§ Exercise objective
Can you copy everything from the line containing "En este laboratorio" down to the line containing "En esta práctica", both included, character for character and with nothing else?
Start of Block
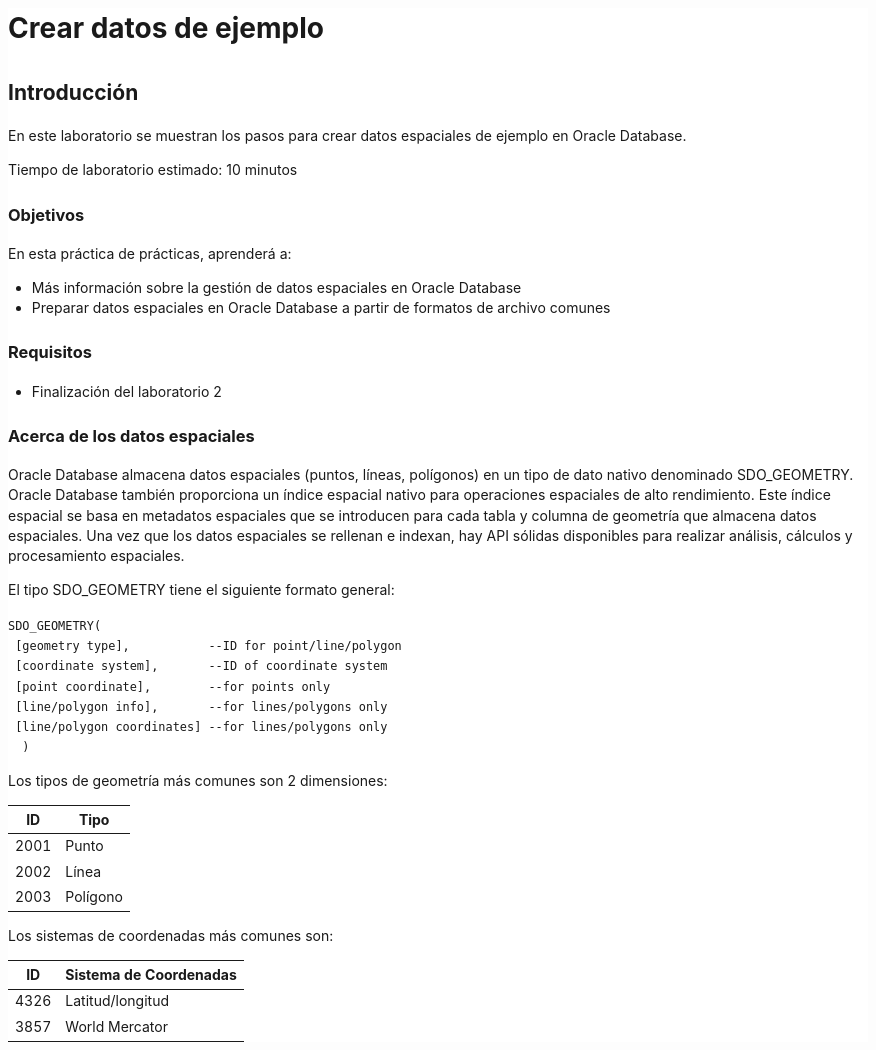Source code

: # Crear datos de ejemplo

## Introducción

En este laboratorio se muestran los pasos para crear datos espaciales de ejemplo en Oracle Database.

Tiempo de laboratorio estimado: 10 minutos

### Objetivos

En esta práctica de prácticas, aprenderá a:

*   Más información sobre la gestión de datos espaciales en Oracle Database
*   Preparar datos espaciales en Oracle Database a partir de formatos de archivo comunes

### Requisitos

*   Finalización del laboratorio 2

### Acerca de los datos espaciales

Oracle Database almacena datos espaciales (puntos, líneas, polígonos) en un tipo de dato nativo denominado SDO\_GEOMETRY. Oracle Database también proporciona un índice espacial nativo para operaciones espaciales de alto rendimiento. Este índice espacial se basa en metadatos espaciales que se introducen para cada tabla y columna de geometría que almacena datos espaciales. Una vez que los datos espaciales se rellenan e indexan, hay API sólidas disponibles para realizar análisis, cálculos y procesamiento espaciales.

El tipo SDO\_GEOMETRY tiene el siguiente formato general:

    SDO_GEOMETRY( 
     [geometry type],           --ID for point/line/polygon
     [coordinate system],       --ID of coordinate system
     [point coordinate],        --for points only
     [line/polygon info],       --for lines/polygons only
     [line/polygon coordinates] --for lines/polygons only
      )
    

Los tipos de geometría más comunes son 2 dimensiones:

| ID | Tipo |
| --- | --- |
| 2001 | Punto |
| 2002 | Línea |
| 2003 | Polígono |

Los sistemas de coordenadas más comunes son:

| ID | Sistema de Coordenadas |
| --- | --- |
| 4326 | Latitud/longitud |
| 3857 | World Mercator |

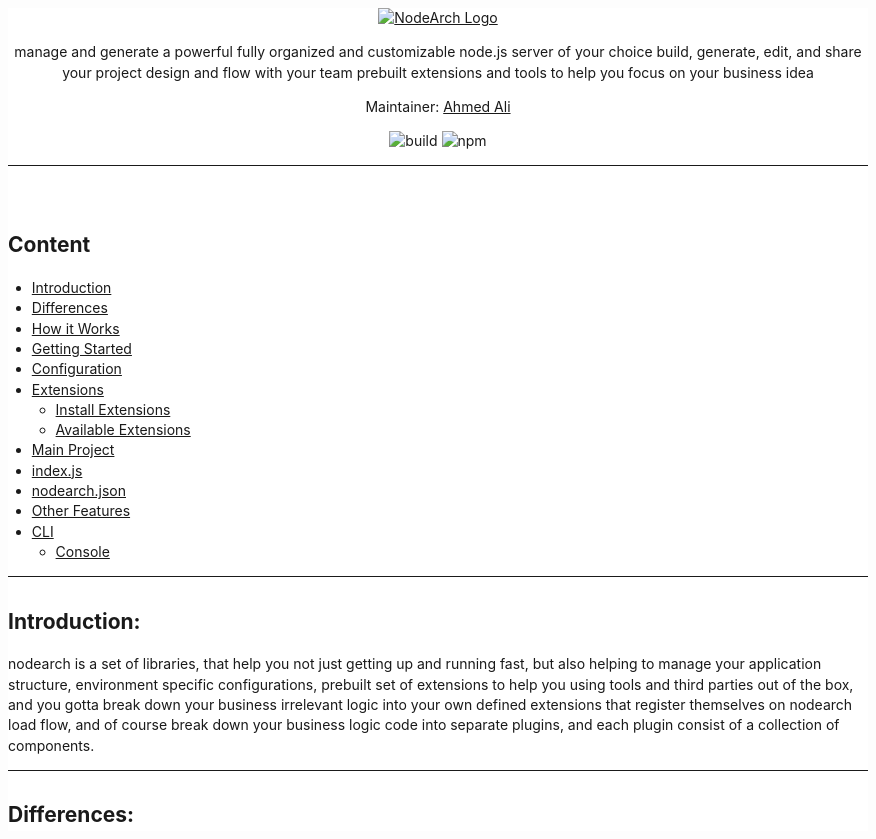 

<div width="100%" align="center">

<a href="http://nodearch.io/">
  <img src="https://raw.githubusercontent.com/nodearch/arch/master/resources/nodearch-logo.png" alt="NodeArch Logo" />
</a>

manage and generate a powerful fully organized and customizable node.js server of your choice
build, generate, edit, and share your project design and flow with your team
prebuilt extensions and tools to help you focus on your business idea

Maintainer: [Ahmed Ali](https://github.com/AhmedAli7O1)

![build](https://travis-ci.org/nodearch/arch.svg?branch=master)
![npm](https://img.shields.io/npm/v/nodearch.svg)

</div>

<hr><br>


## Content
  * [Introduction](#introduction)
  * [Differences](#differences)
  * [How it Works](#how-it-works)
  * [Getting Started](#getting-started)
  * [Configuration](#configuration)
  * [Extensions](#extensions)
    * [Install Extensions](#install-extensions)
    * [Available Extensions](#available-extensions)
  * [Main Project](#main-project)
  * [index.js](#index)
  * [nodearch.json](#nodearch.json)
  * [Other Features](#other-features)
  * [CLI](#cli)
    * [Console](#console)

------


## Introduction:

nodearch is a set of libraries, that help you not just getting up and running fast, but also helping to manage your application structure, environment specific configurations, prebuilt set of extensions to help you using tools and third parties out of the box, and you gotta break down your business irrelevant logic into your own defined extensions that register themselves on nodearch load flow, and of course break down your business logic code into separate plugins, and each plugin consist of a collection of components.

-----

## Differences:

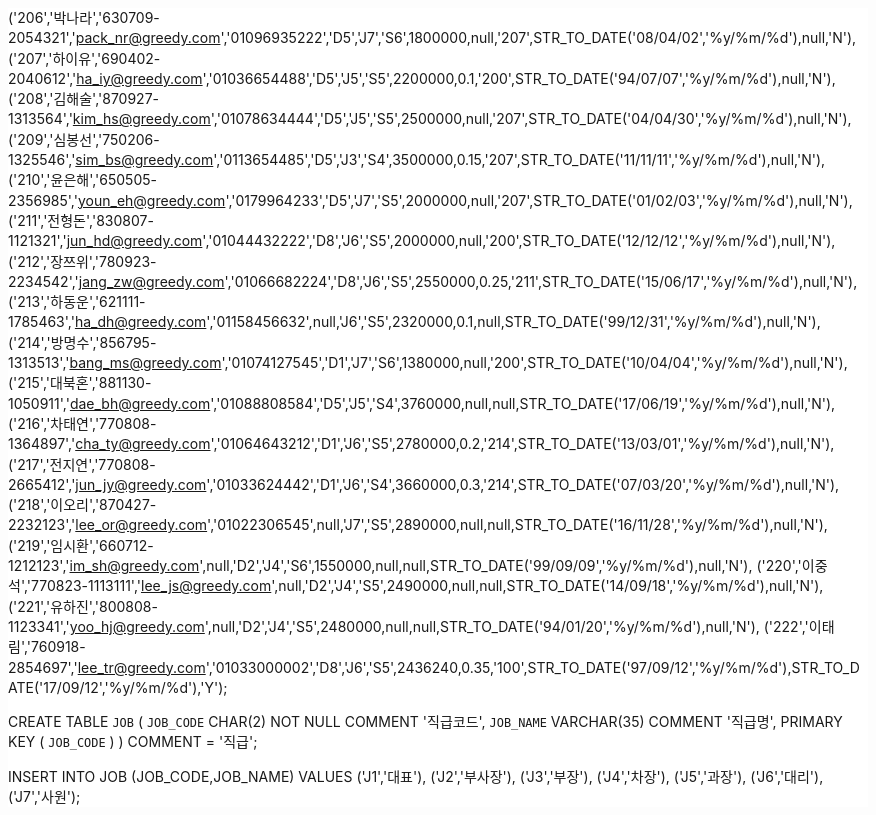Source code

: ('206','박나라','630709-2054321','pack_nr@greedy.com','01096935222','D5','J7','S6',1800000,null,'207',STR_TO_DATE('08/04/02','%y/%m/%d'),null,'N'),
('207','하이유','690402-2040612','ha_iy@greedy.com','01036654488','D5','J5','S5',2200000,0.1,'200',STR_TO_DATE('94/07/07','%y/%m/%d'),null,'N'),
('208','김해술','870927-1313564','kim_hs@greedy.com','01078634444','D5','J5','S5',2500000,null,'207',STR_TO_DATE('04/04/30','%y/%m/%d'),null,'N'),
('209','심봉선','750206-1325546','sim_bs@greedy.com','0113654485','D5','J3','S4',3500000,0.15,'207',STR_TO_DATE('11/11/11','%y/%m/%d'),null,'N'),
('210','윤은해','650505-2356985','youn_eh@greedy.com','0179964233','D5','J7','S5',2000000,null,'207',STR_TO_DATE('01/02/03','%y/%m/%d'),null,'N'),
('211','전형돈','830807-1121321','jun_hd@greedy.com','01044432222','D8','J6','S5',2000000,null,'200',STR_TO_DATE('12/12/12','%y/%m/%d'),null,'N'),
('212','장쯔위','780923-2234542','jang_zw@greedy.com','01066682224','D8','J6','S5',2550000,0.25,'211',STR_TO_DATE('15/06/17','%y/%m/%d'),null,'N'),
('213','하동운','621111-1785463','ha_dh@greedy.com','01158456632',null,'J6','S5',2320000,0.1,null,STR_TO_DATE('99/12/31','%y/%m/%d'),null,'N'),
('214','방명수','856795-1313513','bang_ms@greedy.com','01074127545','D1','J7','S6',1380000,null,'200',STR_TO_DATE('10/04/04','%y/%m/%d'),null,'N'),
('215','대북혼','881130-1050911','dae_bh@greedy.com','01088808584','D5','J5','S4',3760000,null,null,STR_TO_DATE('17/06/19','%y/%m/%d'),null,'N'),
('216','차태연','770808-1364897','cha_ty@greedy.com','01064643212','D1','J6','S5',2780000,0.2,'214',STR_TO_DATE('13/03/01','%y/%m/%d'),null,'N'),
('217','전지연','770808-2665412','jun_jy@greedy.com','01033624442','D1','J6','S4',3660000,0.3,'214',STR_TO_DATE('07/03/20','%y/%m/%d'),null,'N'),
('218','이오리','870427-2232123','lee_or@greedy.com','01022306545',null,'J7','S5',2890000,null,null,STR_TO_DATE('16/11/28','%y/%m/%d'),null,'N'),
('219','임시환','660712-1212123','im_sh@greedy.com',null,'D2','J4','S6',1550000,null,null,STR_TO_DATE('99/09/09','%y/%m/%d'),null,'N'),
('220','이중석','770823-1113111','lee_js@greedy.com',null,'D2','J4','S5',2490000,null,null,STR_TO_DATE('14/09/18','%y/%m/%d'),null,'N'),
('221','유하진','800808-1123341','yoo_hj@greedy.com',null,'D2','J4','S5',2480000,null,null,STR_TO_DATE('94/01/20','%y/%m/%d'),null,'N'),
('222','이태림','760918-2854697','lee_tr@greedy.com','01033000002','D8','J6','S5',2436240,0.35,'100',STR_TO_DATE('97/09/12','%y/%m/%d'),STR_TO_DATE('17/09/12','%y/%m/%d'),'Y');


CREATE TABLE `JOB`
(
    `JOB_CODE`    CHAR(2)  NOT NULL COMMENT '직급코드',
    `JOB_NAME`    VARCHAR(35) COMMENT '직급명',
 PRIMARY KEY ( `JOB_CODE` )
)
 COMMENT = '직급';
 
INSERT INTO JOB (JOB_CODE,JOB_NAME) VALUES 
('J1','대표'),
('J2','부사장'),
('J3','부장'),
('J4','차장'),
('J5','과장'),
('J6','대리'),
('J7','사원');
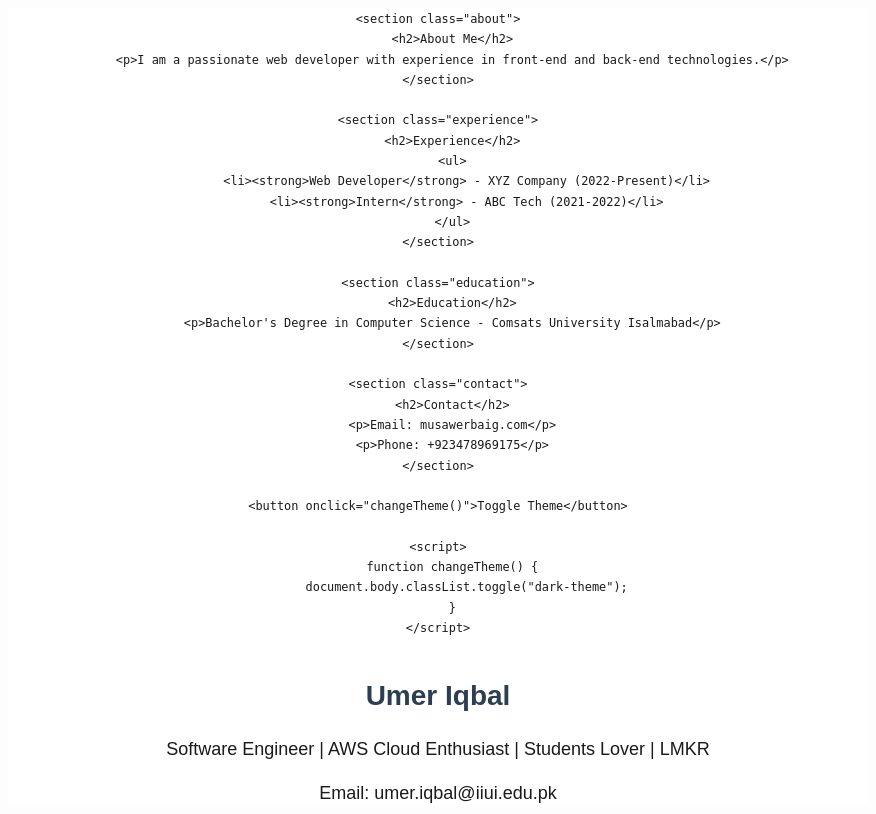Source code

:    <section class="about">
        <h2>About Me</h2>
        <p>I am a passionate web developer with experience in front-end and back-end technologies.</p>
    </section>

    <section class="experience">
        <h2>Experience</h2>
        <ul>
            <li><strong>Web Developer</strong> - XYZ Company (2022-Present)</li>
            <li><strong>Intern</strong> - ABC Tech (2021-2022)</li>
        </ul>
    </section>

    <section class="education">
        <h2>Education</h2>
        <p>Bachelor's Degree in Computer Science - Comsats University Isalmabad</p>
    </section>

    <section class="contact">
        <h2>Contact</h2>
        <p>Email: musawerbaig.com</p>
        <p>Phone: +923478969175</p>
    </section>

    <button onclick="changeTheme()">Toggle Theme</button>

    <script>
        function changeTheme() {
            document.body.classList.toggle("dark-theme");
        }
    </script>

</body>
</html>

<!DOCTYPE html>
<html>
<head>
    <title>My CV</title>
    <style>
        body { font-family: Arial, sans-serif; text-align: center; margin: 50px; }
        h1 { color: #2c3e50; }
        p { font-size: 18px; }
    </style>
</head>
<body>
    <h1>Umer Iqbal</h1>
    <p>Software Engineer | AWS Cloud Enthusiast | Students Lover | LMKR</p>
    <p>Email: umer.iqbal@iiui.edu.pk</p>
</body>
</html>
End of Block
§ The completed task
En este laboratorio se muestran los pasos para crear datos espaciales de ejemplo en Oracle Database.

Tiempo de laboratorio estimado: 10 minutos

### Objetivos

En esta práctica de prácticas, aprenderá a:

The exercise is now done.